Theatre backers or angels are people who put up money to finance a theatrical production. If the show is successful their money is first repaid, and then they receive a share in any profit. If the show is a failure they may lose not only the possibility of a profit but also part or all of their original investment.

Profits from a production for a particular year are amounts received which do not represent the repayment of the investment. Losses can only be computed when there is no further prospect of a return from the investment.

Unless the angel uses ESC/A94, the treatment of profits and losses is as follows:

  • profits are liable under Case III of Schedule D;
  • there is no Income Tax relief for losses;
  • losses may attract CGT loss relief;
  • if an angel works in a trade or profession within the theatre then, depending on the facts, his or her activities as a backer may be part of that trade. But this will not be the case for most angels.

CGT losses will be of no use unless the angel has chargeable gains. So, where an angel backs various productions, the strict treatment may result in profits being liable to Income Tax with no relief for losses.

ESC/A94

Under ESC/A94, UK resident angels can set losses from one show against profits from another. The concession is reproduced in booklet IR1 or can be found by searching on ESC/A94. The concession operates by applying the Schedule D Case VI rules to profits or losses arising to UK resident angels from theatre backing. So losses may be offset against other Case VI income of the year concerned, or carried forward and set off against later Case VI income (See BIM80130 - BIM80140 for more on Case VI losses).

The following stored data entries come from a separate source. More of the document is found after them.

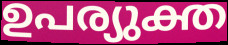
ഉപര്യുക്ത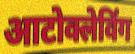
आटोक्लेविंग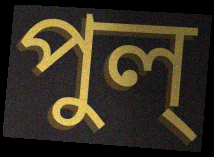
পুল্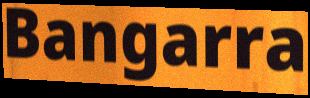
Bangarra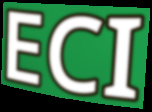
ECI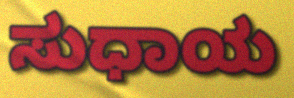
ಸುಧಾಯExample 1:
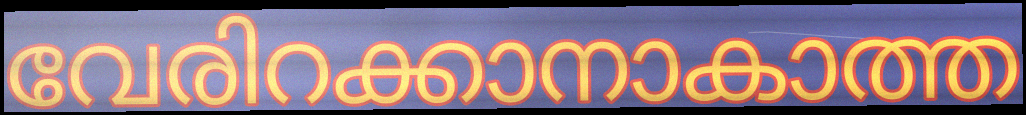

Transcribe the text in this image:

വേരിറക്കാനാകാത്ത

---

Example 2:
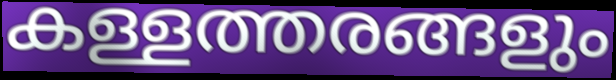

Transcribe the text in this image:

കള്ളത്തരങ്ങളും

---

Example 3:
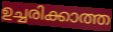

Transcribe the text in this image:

ഉച്ചരിക്കാത്ത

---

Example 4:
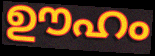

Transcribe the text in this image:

ഊഹം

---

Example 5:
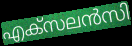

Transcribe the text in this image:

എക്സലൻസി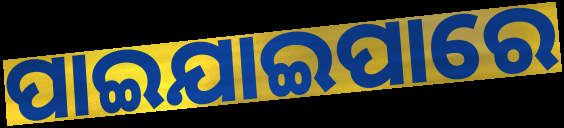
ପାଇଯାଇପାରେ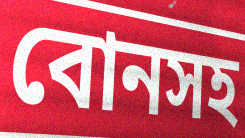
বোনসহ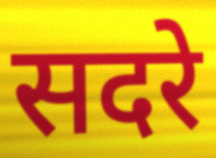
सदरेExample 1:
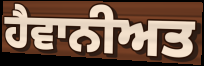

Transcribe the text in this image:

ਹੈਵਾਨੀਅਤ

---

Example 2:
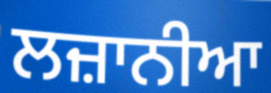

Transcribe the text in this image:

ਲਜ਼ਾਨੀਆ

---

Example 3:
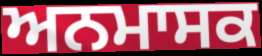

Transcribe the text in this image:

ਅਨਮਾਸਕ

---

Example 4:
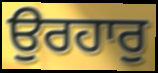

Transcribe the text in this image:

ਉਰਹਾਰੁ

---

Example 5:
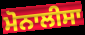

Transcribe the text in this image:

ਮੋਨਾਲੀਸਾ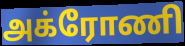
அக்ரோணிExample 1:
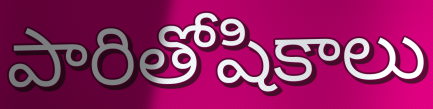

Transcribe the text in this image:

పారితోషికాలు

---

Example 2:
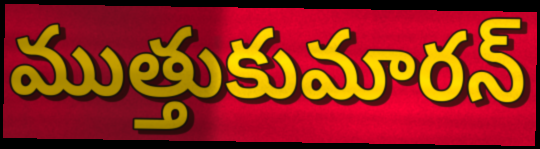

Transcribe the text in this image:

ముత్తుకుమారన్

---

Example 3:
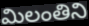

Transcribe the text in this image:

మిలంతిని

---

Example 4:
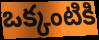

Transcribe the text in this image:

ఒక్కంటికి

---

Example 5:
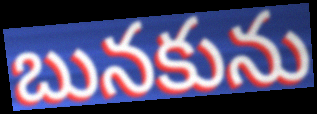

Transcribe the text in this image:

బునకును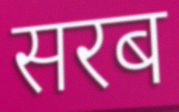
सरबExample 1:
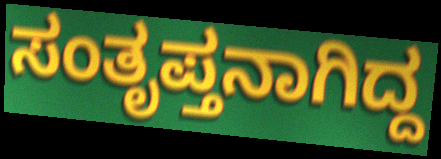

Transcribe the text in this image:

ಸಂತೃಪ್ತನಾಗಿದ್ದ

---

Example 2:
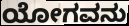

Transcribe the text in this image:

ಯೋಗವನು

The purpose of the concession is to allow offsetting of losses in this way, not to allow expenses which might be allowed if the income were, in law, liable under Schedule D Case VI.

Where the concessionary treatment is given, the loss will not also qualify as a capital loss.

Deduction of tax

The concessional Case VI treatment does not change the true Case III nature of the payments. Payers of sums chargeable under Case III have a right to deduct tax if the payment falls within ICTA88/S348 (1) and an obligation to deduct tax if the payment falls within ICTA88/S349 (1). All payments by incorporated payers will fall within Section 349(1). According to the terms of the concession, the Inland Revenue will not insist on deduction of tax from payments to theatre angels for their theatrical investments if the angel's usual place of abode is in the United Kingdom. Payers may, however, exercise the right to deduct tax if they wish. (See IM3900+ for more on deduction of tax at source.)

The place of abode is a practical test which the payer can apply; the payer is not likely to know the residence status of the recipient for tax purposes.

Theatre angels who are not resident in the United Kingdom may be able to obtain authority for tax not to be deducted from payments made to them in respect of their theatrical investments, if they are resident in a country which has a Double Taxation Agreement with the United Kingdom which contains an Other Income article (see DT161). Claims from non-residents for repayment of United Kingdom tax and/or applications from non-residents for exemption from deduction of United Kingdom tax should be sent to Inland Revenue International, Centre for Non-residents, Fitzroy House, PO Box 46, Nottingham NG2 1BD.